- **EXERCISE**
Reproduce the rows below with "chart" replaced by "graph" throughout, leaving everything else unchanged and omitting the pictures.
----- SUPPLIED RECORDS
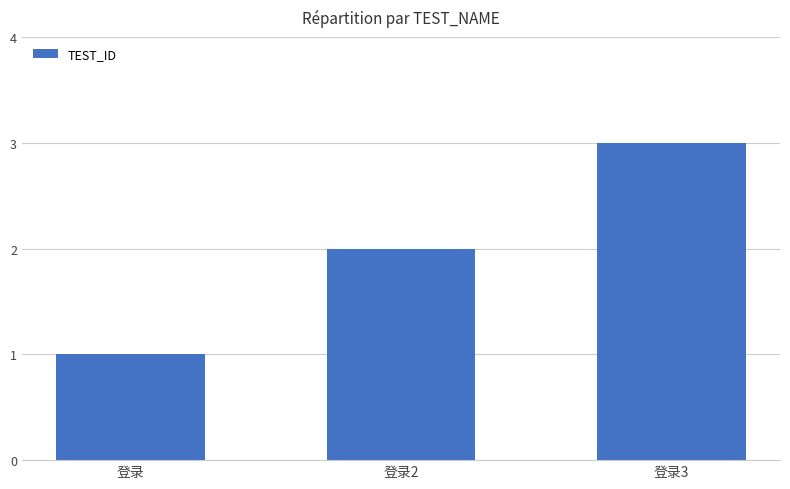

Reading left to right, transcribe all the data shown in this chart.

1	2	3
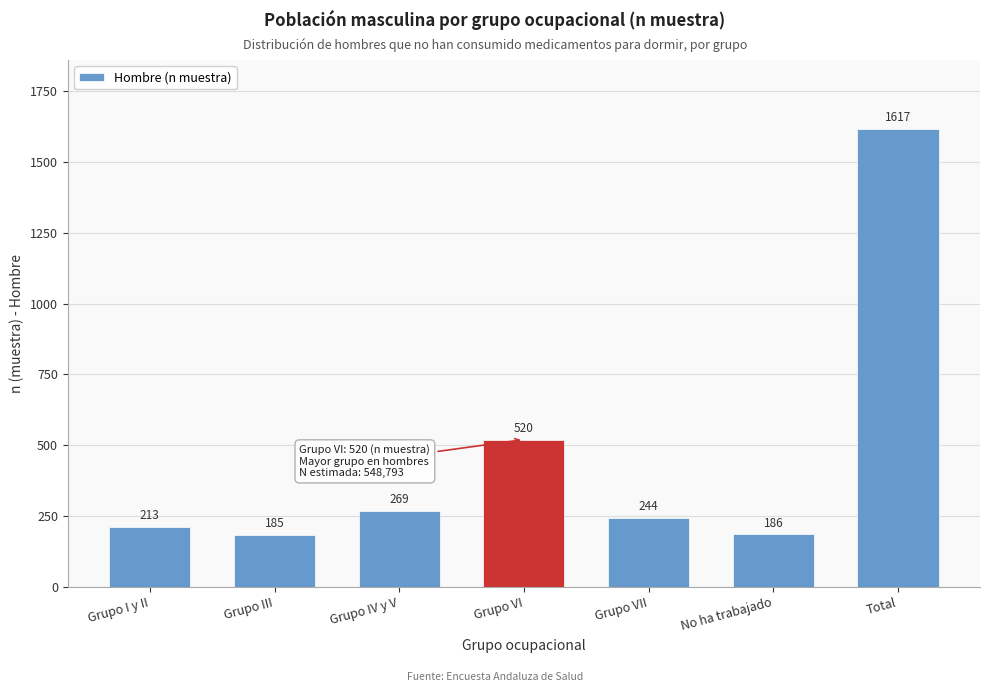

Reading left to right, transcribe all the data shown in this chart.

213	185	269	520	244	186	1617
----------
- **PROBLEM SOLUTION**
Reading left to right, transcribe all the data shown in this graph.

1	2	3

Reading left to right, transcribe all the data shown in this graph.

213	185	269	520	244	186	1617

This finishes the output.